▶ Rendered images with their source text
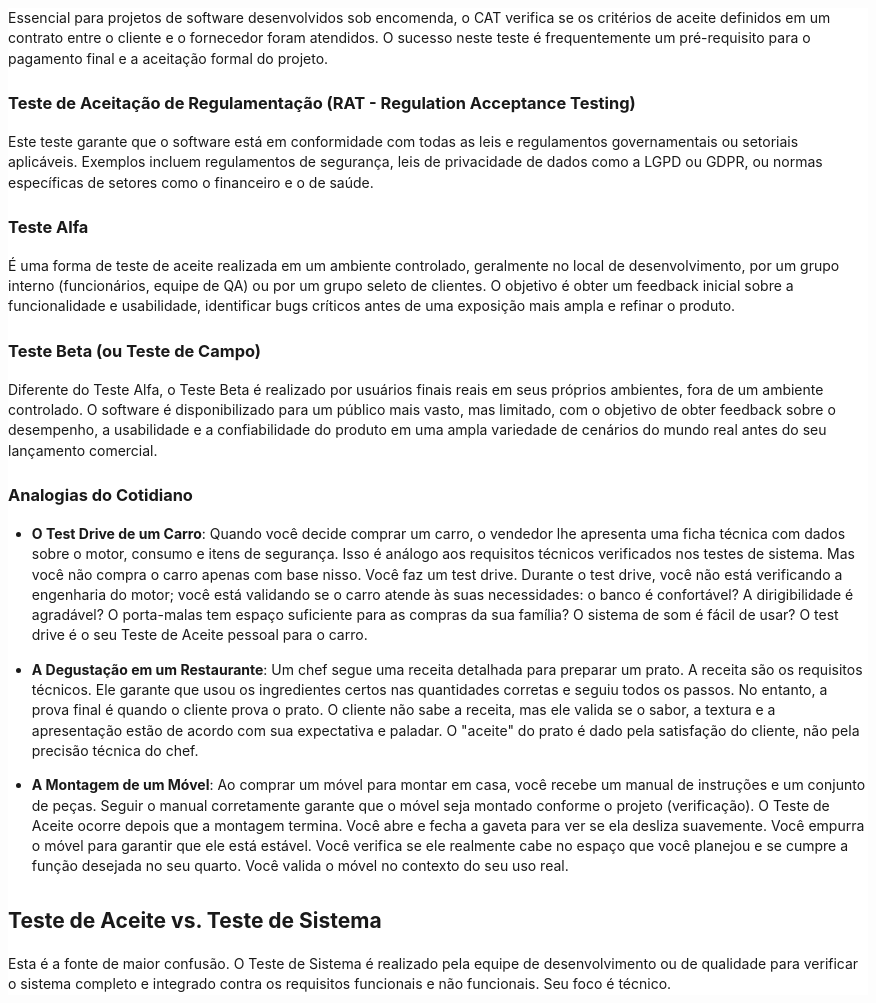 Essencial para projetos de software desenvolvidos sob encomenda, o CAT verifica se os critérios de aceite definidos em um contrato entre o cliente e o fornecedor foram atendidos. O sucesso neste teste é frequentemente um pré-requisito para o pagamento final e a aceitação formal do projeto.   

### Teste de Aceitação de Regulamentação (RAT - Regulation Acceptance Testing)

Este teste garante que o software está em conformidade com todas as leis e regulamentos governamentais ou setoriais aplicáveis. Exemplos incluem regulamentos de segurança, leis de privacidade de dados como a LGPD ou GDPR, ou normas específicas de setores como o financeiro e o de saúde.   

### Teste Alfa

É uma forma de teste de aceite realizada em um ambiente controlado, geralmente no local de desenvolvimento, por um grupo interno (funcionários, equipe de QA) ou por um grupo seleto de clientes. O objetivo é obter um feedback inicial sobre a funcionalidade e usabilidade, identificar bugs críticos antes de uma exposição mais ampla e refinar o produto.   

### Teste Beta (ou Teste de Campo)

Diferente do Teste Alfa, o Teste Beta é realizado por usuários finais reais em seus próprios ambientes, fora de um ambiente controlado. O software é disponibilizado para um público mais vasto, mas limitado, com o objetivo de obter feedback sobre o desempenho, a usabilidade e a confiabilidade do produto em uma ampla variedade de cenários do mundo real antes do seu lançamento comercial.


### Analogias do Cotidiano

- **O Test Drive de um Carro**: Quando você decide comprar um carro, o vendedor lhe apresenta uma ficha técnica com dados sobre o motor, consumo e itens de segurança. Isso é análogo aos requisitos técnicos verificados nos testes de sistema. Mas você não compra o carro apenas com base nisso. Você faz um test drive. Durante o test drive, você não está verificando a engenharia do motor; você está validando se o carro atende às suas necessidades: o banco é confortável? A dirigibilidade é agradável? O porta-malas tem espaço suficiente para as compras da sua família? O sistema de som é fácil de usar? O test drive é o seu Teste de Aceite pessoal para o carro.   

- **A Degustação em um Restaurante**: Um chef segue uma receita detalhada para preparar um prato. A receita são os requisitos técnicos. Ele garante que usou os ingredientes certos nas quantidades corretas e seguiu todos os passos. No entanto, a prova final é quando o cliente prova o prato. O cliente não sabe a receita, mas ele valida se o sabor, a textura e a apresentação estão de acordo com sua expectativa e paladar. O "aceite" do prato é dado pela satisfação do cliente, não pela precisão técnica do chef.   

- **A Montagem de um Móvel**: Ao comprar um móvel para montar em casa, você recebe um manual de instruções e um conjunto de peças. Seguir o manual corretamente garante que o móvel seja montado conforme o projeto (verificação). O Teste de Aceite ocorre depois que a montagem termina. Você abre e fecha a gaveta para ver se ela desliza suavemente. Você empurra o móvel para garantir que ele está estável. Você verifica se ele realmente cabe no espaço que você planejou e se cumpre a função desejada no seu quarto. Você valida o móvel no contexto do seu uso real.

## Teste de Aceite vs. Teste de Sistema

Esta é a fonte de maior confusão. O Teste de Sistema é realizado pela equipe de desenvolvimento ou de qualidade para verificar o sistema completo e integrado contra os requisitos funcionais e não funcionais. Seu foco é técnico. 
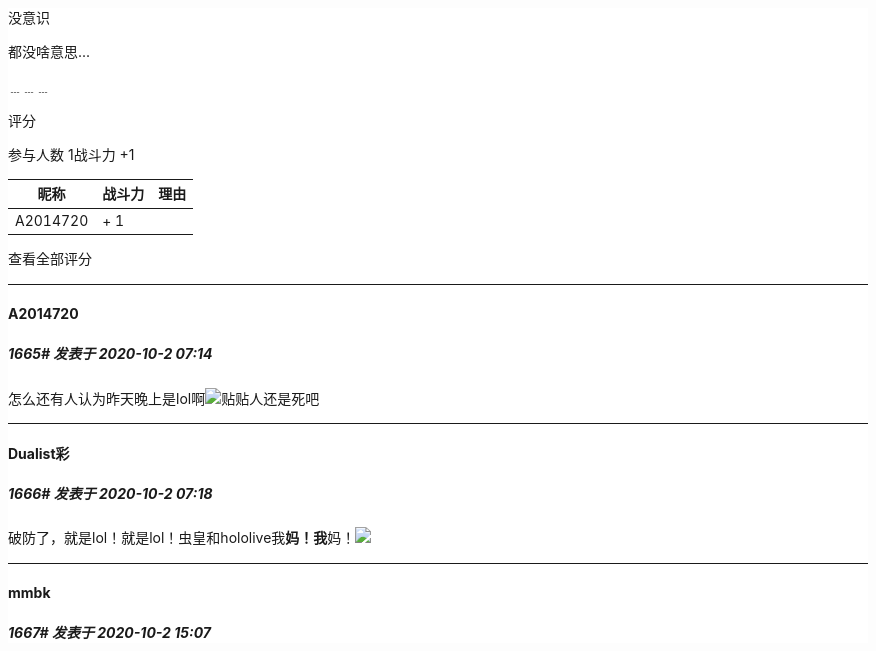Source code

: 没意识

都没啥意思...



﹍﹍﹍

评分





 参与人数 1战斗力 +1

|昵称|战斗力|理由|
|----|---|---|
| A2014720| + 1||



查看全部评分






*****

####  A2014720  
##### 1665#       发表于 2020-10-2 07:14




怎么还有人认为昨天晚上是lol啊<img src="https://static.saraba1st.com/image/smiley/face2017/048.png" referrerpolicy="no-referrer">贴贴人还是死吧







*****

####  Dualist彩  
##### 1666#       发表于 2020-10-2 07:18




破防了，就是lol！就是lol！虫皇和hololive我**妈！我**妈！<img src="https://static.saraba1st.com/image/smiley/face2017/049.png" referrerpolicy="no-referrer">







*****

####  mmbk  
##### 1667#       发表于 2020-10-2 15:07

▶ Job
Rewrite all of the material above with "Teste Alfa" swapped for "Teste Interno" everywhere it occurs and everything else unchanged. Leave the pictures out of your answer.

▶ Solution to the exercise
 Essencial para projetos de software desenvolvidos sob encomenda, o CAT verifica se os critérios de aceite definidos em um contrato entre o cliente e o fornecedor foram atendidos. O sucesso neste teste é frequentemente um pré-requisito para o pagamento final e a aceitação formal do projeto.   

### Teste de Aceitação de Regulamentação (RAT - Regulation Acceptance Testing)

Este teste garante que o software está em conformidade com todas as leis e regulamentos governamentais ou setoriais aplicáveis. Exemplos incluem regulamentos de segurança, leis de privacidade de dados como a LGPD ou GDPR, ou normas específicas de setores como o financeiro e o de saúde.   

### Teste Interno

É uma forma de teste de aceite realizada em um ambiente controlado, geralmente no local de desenvolvimento, por um grupo interno (funcionários, equipe de QA) ou por um grupo seleto de clientes. O objetivo é obter um feedback inicial sobre a funcionalidade e usabilidade, identificar bugs críticos antes de uma exposição mais ampla e refinar o produto.   

### Teste Beta (ou Teste de Campo)

Diferente do Teste Interno, o Teste Beta é realizado por usuários finais reais em seus próprios ambientes, fora de um ambiente controlado. O software é disponibilizado para um público mais vasto, mas limitado, com o objetivo de obter feedback sobre o desempenho, a usabilidade e a confiabilidade do produto em uma ampla variedade de cenários do mundo real antes do seu lançamento comercial.


### Analogias do Cotidiano

- **O Test Drive de um Carro**: Quando você decide comprar um carro, o vendedor lhe apresenta uma ficha técnica com dados sobre o motor, consumo e itens de segurança. Isso é análogo aos requisitos técnicos verificados nos testes de sistema. Mas você não compra o carro apenas com base nisso. Você faz um test drive. Durante o test drive, você não está verificando a engenharia do motor; você está validando se o carro atende às suas necessidades: o banco é confortável? A dirigibilidade é agradável? O porta-malas tem espaço suficiente para as compras da sua família? O sistema de som é fácil de usar? O test drive é o seu Teste de Aceite pessoal para o carro.   

- **A Degustação em um Restaurante**: Um chef segue uma receita detalhada para preparar um prato. A receita são os requisitos técnicos. Ele garante que usou os ingredientes certos nas quantidades corretas e seguiu todos os passos. No entanto, a prova final é quando o cliente prova o prato. O cliente não sabe a receita, mas ele valida se o sabor, a textura e a apresentação estão de acordo com sua expectativa e paladar. O "aceite" do prato é dado pela satisfação do cliente, não pela precisão técnica do chef.   

- **A Montagem de um Móvel**: Ao comprar um móvel para montar em casa, você recebe um manual de instruções e um conjunto de peças. Seguir o manual corretamente garante que o móvel seja montado conforme o projeto (verificação). O Teste de Aceite ocorre depois que a montagem termina. Você abre e fecha a gaveta para ver se ela desliza suavemente. Você empurra o móvel para garantir que ele está estável. Você verifica se ele realmente cabe no espaço que você planejou e se cumpre a função desejada no seu quarto. Você valida o móvel no contexto do seu uso real.

## Teste de Aceite vs. Teste de Sistema

Esta é a fonte de maior confusão. O Teste de Sistema é realizado pela equipe de desenvolvimento ou de qualidade para verificar o sistema completo e integrado contra os requisitos funcionais e não funcionais. Seu foco é técnico. 
Source code

: 没意识

都没啥意思...



﹍﹍﹍

评分





 参与人数 1战斗力 +1

|昵称|战斗力|理由|
|----|---|---|
| A2014720| + 1||



查看全部评分






*****

####  A2014720  
##### 1665#       发表于 2020-10-2 07:14




怎么还有人认为昨天晚上是lol啊<img src="https://static.saraba1st.com/image/smiley/face2017/048.png" referrerpolicy="no-referrer">贴贴人还是死吧







*****

####  Dualist彩  
##### 1666#       发表于 2020-10-2 07:18




破防了，就是lol！就是lol！虫皇和hololive我**妈！我**妈！<img src="https://static.saraba1st.com/image/smiley/face2017/049.png" referrerpolicy="no-referrer">







*****

####  mmbk  
##### 1667#       发表于 2020-10-2 15:07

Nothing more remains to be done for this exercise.